Boston — Researchers here say that admitting mistakes to patients does not automatically increase malpractice costs, MedPage Today reports.
A study headed by Allen Kachalia, M.D., J.D., of Brigham and Women’s Hospital notes that after implementation of a program to fully disclose medical errors and offer compensation for them, average monthly costs for total liability dropped across one health system by a rate ratio of 0.41, compared with the period before the program.
Moreover, compensation paid to patients for errors and other legal costs dropped just as dramatically, according to the study. These results challenge the traditional reluctance to admit mistakes for fear of malpractice suits.
“The openness and accompanying patient safety efforts may satisfy patients for whom litigation was formerly their only alternative,” the authors wrote in their study, which appeared in the Aug. 17 issue of the Annals of Internal Medicine.

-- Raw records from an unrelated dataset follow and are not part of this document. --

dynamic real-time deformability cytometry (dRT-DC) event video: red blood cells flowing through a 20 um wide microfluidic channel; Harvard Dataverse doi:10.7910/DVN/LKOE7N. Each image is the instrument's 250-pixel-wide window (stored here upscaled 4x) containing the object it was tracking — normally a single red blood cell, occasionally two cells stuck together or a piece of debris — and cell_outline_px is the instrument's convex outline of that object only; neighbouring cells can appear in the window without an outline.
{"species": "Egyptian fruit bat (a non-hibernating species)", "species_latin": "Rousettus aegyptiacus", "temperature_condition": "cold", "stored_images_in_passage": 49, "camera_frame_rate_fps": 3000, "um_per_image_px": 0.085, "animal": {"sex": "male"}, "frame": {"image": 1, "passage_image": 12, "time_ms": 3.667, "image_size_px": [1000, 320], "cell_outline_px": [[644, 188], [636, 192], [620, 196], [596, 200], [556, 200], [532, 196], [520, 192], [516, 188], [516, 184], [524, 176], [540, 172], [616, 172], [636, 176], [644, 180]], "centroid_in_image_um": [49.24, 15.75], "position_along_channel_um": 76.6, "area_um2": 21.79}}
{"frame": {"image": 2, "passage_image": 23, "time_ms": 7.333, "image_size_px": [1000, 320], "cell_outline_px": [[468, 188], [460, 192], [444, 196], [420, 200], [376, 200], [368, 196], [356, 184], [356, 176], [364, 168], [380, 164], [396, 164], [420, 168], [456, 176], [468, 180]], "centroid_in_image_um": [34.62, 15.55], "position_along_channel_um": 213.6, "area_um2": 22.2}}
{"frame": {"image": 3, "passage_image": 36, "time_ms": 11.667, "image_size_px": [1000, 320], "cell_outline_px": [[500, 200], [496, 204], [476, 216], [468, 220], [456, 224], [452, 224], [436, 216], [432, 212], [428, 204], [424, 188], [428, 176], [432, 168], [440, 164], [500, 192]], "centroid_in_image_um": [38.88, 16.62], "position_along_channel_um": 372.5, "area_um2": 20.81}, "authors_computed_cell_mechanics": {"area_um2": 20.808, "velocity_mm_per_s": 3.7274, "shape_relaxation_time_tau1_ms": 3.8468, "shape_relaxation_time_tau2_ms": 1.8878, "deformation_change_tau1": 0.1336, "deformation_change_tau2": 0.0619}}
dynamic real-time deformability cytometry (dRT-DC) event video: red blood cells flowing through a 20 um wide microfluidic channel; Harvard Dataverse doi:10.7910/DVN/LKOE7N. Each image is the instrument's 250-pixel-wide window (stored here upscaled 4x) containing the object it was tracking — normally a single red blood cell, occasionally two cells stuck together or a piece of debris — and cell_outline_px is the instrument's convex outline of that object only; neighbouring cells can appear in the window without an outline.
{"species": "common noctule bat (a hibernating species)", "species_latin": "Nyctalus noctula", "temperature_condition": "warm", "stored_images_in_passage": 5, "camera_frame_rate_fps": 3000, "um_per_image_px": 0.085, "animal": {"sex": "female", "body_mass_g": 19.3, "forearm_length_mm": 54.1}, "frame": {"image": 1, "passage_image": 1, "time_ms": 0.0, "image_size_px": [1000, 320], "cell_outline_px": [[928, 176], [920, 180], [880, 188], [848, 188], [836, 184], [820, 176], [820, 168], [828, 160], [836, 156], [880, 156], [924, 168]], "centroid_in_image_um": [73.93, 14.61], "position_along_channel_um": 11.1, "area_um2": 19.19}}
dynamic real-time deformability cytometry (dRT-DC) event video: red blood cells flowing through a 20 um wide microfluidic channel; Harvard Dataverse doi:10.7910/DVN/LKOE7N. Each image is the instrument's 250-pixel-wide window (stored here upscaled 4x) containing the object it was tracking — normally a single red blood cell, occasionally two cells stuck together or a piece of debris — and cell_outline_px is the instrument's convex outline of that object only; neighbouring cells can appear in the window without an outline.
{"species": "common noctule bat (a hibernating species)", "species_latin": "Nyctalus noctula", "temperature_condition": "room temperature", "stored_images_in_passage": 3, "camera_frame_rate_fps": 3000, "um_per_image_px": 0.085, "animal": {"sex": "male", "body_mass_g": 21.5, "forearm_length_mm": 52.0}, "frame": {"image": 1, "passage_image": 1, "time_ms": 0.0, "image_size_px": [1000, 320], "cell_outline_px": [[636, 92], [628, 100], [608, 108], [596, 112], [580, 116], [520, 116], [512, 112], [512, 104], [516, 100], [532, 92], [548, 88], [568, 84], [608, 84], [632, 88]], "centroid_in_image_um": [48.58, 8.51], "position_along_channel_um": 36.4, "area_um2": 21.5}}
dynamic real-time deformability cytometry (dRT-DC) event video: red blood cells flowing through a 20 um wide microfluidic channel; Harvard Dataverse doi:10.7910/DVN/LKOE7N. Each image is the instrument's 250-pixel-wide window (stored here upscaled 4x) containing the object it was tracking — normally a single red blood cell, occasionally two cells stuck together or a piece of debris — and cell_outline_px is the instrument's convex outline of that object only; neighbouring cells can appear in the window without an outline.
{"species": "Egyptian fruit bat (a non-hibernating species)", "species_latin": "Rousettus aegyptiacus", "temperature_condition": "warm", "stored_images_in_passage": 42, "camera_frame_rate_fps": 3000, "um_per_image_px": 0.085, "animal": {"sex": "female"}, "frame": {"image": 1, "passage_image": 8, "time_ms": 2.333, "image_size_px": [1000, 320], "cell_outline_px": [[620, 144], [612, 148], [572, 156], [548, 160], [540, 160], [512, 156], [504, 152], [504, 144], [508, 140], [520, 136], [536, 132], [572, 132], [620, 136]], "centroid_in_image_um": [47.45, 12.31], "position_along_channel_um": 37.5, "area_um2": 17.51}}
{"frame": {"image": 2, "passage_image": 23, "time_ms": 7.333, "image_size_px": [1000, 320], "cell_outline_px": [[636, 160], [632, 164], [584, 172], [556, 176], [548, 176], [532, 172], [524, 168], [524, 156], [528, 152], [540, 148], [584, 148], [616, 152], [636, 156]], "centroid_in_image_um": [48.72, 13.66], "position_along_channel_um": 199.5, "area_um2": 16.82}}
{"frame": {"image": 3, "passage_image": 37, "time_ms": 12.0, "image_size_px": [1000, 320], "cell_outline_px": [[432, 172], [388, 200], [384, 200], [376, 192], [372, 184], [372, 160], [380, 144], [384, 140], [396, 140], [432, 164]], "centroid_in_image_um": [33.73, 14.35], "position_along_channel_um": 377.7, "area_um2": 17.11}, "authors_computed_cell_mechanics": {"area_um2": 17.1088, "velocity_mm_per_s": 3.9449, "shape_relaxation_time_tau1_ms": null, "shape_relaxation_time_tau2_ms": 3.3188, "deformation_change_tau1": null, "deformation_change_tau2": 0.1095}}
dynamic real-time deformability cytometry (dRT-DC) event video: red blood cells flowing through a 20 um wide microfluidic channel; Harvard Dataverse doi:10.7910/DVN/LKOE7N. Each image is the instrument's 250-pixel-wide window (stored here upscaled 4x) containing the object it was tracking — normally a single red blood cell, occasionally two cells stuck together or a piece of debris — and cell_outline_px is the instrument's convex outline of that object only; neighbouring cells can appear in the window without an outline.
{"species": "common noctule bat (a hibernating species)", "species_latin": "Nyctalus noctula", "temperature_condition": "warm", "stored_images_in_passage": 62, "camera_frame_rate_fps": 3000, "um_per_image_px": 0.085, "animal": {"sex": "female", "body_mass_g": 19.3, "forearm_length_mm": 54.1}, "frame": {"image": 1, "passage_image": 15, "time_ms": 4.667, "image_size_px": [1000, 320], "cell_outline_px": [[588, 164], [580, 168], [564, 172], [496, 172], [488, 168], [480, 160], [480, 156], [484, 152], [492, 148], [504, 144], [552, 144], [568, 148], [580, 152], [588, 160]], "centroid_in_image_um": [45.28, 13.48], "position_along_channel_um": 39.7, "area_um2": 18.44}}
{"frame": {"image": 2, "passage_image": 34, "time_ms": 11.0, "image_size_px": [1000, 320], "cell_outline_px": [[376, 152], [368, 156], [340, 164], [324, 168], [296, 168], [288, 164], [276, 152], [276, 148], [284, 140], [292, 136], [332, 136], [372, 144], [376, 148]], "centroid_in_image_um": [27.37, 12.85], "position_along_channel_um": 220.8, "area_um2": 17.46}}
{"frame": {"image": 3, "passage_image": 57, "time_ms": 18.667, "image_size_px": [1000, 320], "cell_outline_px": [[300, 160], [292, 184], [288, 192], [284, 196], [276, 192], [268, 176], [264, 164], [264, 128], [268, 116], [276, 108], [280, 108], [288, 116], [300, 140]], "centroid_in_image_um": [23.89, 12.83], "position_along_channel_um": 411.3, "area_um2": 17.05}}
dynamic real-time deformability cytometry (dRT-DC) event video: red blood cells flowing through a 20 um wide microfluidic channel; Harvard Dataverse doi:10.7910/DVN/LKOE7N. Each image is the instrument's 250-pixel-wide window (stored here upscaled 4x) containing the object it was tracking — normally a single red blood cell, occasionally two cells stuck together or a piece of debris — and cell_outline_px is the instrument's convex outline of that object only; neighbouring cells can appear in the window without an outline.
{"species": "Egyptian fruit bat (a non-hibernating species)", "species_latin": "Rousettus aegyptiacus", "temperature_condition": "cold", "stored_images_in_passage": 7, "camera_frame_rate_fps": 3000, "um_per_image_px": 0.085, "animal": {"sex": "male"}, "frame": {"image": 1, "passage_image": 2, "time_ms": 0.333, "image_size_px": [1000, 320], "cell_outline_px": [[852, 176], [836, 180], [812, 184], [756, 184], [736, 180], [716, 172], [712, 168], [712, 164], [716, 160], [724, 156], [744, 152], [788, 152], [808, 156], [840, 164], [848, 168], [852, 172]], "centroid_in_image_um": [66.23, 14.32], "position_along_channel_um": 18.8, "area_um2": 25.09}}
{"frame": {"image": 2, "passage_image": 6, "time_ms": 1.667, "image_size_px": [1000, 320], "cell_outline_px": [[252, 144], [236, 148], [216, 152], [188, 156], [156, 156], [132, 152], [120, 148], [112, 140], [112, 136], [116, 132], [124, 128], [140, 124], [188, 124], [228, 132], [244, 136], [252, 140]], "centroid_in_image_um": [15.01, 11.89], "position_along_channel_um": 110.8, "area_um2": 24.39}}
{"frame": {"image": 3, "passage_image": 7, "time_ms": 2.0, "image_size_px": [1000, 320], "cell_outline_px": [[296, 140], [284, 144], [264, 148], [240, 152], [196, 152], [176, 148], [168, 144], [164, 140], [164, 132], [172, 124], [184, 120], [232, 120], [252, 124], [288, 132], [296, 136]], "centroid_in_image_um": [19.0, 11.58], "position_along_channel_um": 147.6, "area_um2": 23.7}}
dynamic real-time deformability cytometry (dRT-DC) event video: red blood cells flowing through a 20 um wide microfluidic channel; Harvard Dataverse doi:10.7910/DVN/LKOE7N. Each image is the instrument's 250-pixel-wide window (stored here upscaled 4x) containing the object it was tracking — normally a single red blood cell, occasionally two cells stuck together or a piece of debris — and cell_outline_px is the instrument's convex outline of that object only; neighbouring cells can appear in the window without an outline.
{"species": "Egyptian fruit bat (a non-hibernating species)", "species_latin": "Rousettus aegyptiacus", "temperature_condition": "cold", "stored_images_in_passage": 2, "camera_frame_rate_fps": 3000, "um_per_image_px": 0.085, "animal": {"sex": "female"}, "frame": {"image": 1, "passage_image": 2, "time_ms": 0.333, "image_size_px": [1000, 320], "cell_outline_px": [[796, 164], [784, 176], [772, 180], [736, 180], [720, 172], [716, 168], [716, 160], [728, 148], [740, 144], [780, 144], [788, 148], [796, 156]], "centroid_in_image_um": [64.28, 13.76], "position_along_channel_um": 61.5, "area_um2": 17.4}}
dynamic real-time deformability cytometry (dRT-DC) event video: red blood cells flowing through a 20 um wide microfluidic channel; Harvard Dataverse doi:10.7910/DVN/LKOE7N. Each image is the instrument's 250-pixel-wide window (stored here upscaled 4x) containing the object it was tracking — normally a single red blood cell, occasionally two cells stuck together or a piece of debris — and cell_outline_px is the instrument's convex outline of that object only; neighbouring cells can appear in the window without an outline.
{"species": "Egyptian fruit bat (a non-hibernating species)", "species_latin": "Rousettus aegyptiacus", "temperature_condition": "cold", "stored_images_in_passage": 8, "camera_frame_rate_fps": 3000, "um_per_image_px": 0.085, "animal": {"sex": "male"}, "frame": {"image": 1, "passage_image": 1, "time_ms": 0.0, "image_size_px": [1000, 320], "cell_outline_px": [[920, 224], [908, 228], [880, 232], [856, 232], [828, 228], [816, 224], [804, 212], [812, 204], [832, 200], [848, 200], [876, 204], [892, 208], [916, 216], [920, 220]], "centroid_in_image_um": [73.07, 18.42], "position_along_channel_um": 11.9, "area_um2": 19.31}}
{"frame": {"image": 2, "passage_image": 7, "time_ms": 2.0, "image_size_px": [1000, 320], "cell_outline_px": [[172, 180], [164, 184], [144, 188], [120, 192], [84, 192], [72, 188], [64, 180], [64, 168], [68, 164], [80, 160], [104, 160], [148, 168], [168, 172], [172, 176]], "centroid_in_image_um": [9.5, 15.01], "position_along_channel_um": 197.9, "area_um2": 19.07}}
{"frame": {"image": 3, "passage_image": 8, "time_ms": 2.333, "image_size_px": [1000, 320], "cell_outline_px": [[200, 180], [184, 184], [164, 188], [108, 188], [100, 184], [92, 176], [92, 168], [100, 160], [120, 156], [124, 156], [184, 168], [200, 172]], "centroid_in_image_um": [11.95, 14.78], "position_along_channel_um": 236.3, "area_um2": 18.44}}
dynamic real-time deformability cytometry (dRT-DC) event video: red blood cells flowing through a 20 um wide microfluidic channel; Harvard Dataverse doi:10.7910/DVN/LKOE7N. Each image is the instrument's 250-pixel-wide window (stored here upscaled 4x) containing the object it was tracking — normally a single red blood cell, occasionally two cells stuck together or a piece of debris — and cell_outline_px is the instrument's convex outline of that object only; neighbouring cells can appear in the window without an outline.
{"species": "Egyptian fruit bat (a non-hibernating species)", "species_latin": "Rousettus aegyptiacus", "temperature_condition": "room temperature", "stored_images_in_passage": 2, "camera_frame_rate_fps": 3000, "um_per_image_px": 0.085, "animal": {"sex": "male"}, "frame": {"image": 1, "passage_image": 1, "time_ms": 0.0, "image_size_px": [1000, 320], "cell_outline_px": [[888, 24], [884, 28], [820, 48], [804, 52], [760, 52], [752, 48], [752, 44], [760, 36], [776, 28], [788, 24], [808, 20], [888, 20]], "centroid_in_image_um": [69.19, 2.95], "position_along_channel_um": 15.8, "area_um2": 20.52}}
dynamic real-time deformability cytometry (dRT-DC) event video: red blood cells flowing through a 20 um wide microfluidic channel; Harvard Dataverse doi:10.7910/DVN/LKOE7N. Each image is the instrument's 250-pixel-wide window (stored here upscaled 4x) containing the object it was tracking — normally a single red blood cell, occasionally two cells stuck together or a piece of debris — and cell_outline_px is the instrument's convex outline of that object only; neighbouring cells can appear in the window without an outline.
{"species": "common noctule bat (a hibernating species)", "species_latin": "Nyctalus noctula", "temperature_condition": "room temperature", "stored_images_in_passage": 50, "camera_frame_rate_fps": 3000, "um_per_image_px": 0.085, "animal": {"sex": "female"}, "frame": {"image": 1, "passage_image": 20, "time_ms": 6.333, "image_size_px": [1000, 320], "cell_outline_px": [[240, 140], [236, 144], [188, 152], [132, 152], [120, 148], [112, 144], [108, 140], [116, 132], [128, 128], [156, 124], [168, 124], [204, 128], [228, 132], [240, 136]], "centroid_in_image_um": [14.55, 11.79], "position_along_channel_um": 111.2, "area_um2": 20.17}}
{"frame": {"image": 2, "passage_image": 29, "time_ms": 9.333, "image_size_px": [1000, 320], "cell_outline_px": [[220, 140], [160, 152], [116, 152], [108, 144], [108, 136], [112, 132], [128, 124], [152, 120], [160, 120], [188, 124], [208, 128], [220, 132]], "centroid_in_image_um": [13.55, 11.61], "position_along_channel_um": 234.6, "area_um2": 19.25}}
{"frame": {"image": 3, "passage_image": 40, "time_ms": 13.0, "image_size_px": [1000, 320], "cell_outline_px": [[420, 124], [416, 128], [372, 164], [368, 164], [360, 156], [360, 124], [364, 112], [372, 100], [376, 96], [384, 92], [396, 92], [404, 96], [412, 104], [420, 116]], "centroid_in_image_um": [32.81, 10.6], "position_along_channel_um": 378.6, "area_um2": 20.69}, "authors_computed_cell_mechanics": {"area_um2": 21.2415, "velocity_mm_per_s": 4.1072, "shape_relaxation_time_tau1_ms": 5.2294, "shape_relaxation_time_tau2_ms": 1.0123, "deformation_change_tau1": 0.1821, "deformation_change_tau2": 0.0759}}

“Disclosure may (prevent) both meritorious and non-meritorious claims from becoming expensive lawsuits.”
Kachalia's group retrospectively examined outcomes of the program comparing claims before the program back to 1995, through to full implementation in February 2003, and then to 2007. After full implementation, new claims fell from an average monthly rate of 7.03 to 4.52 per 100,000 patient encounters. Lawsuits dropped from an average monthly rate of 2.13 before July 2001 to 0.75 per 100,000 patient encounters after February 2003.
Researchers expressed caution about the lack of a concurrent control group, but noted that the results outperformed predicted cost savings from 2003 to 2008 by about 39 percent.